ONE EASTER NIGHT
When I was a kid living on Chios island, in Greece, I remember one night on Holy Week we had to go to our little church just off the dry riverbed that wound between the fields. Only it was a stormy night, flashing with lightning, with the riverbed churning with rainwater, the sky turning blue and black, the trees swirling like giant feather dusters. “Hold my hand—” my yiayia told me, so I held her hand tight as we walked to the church, on the bridge over the water tumbling below us in the river—normally bone dry. And somehow, with my Papou holding down his hat with one hand and an umbrella over us with the other hand, we managed to make it to the church and its warm and glowing colors inside of candles, icons, and people huddled together in their Easter best: men on one side, women on the other.
I stayed with my papou, in his stasidi, and I listened to the priest, and I listened to the psaltes, and I stared at all the icons on the walls, and over us at the vault of the church: which showed Christ sitting on a fluff of clouds, his feet touching them like vamvaki, only with a hand out to bless us. But then there was the icon of St. George fighting the dragon with its flaming red mouth, and St. Demetrios fighting the infidel with his dripping red sword, and John the Baptist staring at us with his hollow eyes, and Romans spearing Christians, and Christians spearing Romans, and one of the apostles hanging upside down on a cross—and Jesus on the Cross with the Virgin Mary at his feet crying and all these other women crying.
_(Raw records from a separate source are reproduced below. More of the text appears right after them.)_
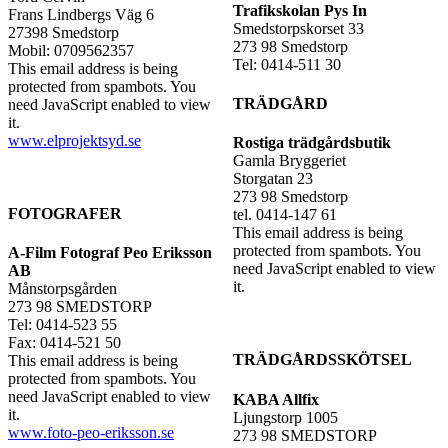
Trafikskolan Pys In
Frans Lindbergs Väg 6
Smedstorpskorset 33
27398 Smedstorp
273 98 Smedstorp
Mobil: 0709562357
Tel: 0414-511 30
This email address is being
protected from spambots. You
TRÄDGÅRD
need JavaScript enabled to view
it.
www.elprojektsyd.se
Rostiga trädgårdsbutik
Gamla Bryggeriet
Storgatan 23
273 98 Smedstorp
FOTOGRAFER
tel. 0414-147 61
This email address is being
protected from spambots. You
A-Film Fotograf Peo Eriksson
need JavaScript enabled to view
AB
it.
Månstorpsgården
273 98 SMEDSTORP
Tel: 0414-523 55
Fax: 0414-521 50
TRÄDGÅRDSSKÖTSEL
This email address is being
protected from spambots. You
need JavaScript enabled to view
KABA Allfix
it.
Ljungstorp 1005
www.foto-peo-eriksson.se
273 98 SMEDSTORP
“Me tin foni tou ponou!” the bishop yelled at the lectern, cause the bishop was there with his golden kalamafki, talking about Jesus’ pain on the Cross. “Patera, patera–” the bishop yelled like Jesus “—sose me!” Only the sky thundered, only the bishop thundered, only the sky thundered, only the bishop thundered, until he raised his staff to the dome of the church and held it there. “Pisomou seho Satana!” he bellowed, while it thundered, but he kept his staff there, and he wouldn’t drop it, through all that thundering—until the thundering suddenly got quieter—and the bishop smiled at us. “Na o Theos mas esose!” he told us.
So I felt so much better. Only then we had to go home after the service, but the river had swollen and spilled over the bridge and we couldn’t cross. Except then one of our neighbors picked me up, the truck driver with the gold teeth, and he put me on his shoulders and plowed across the river with me, like the shepherd in the icon carrying the lamb. And he carried my yiayia on his back, and helped my papou, and everybody else, until we were all safely across and then he flashed his gold teeth at us: “Kai tora nahoume Kali Anastasi!”
And he was drenched, but he looked happy, and we were drenched, but we looked happy, because he seemed like the agios that had come down from the sky just to rescue us.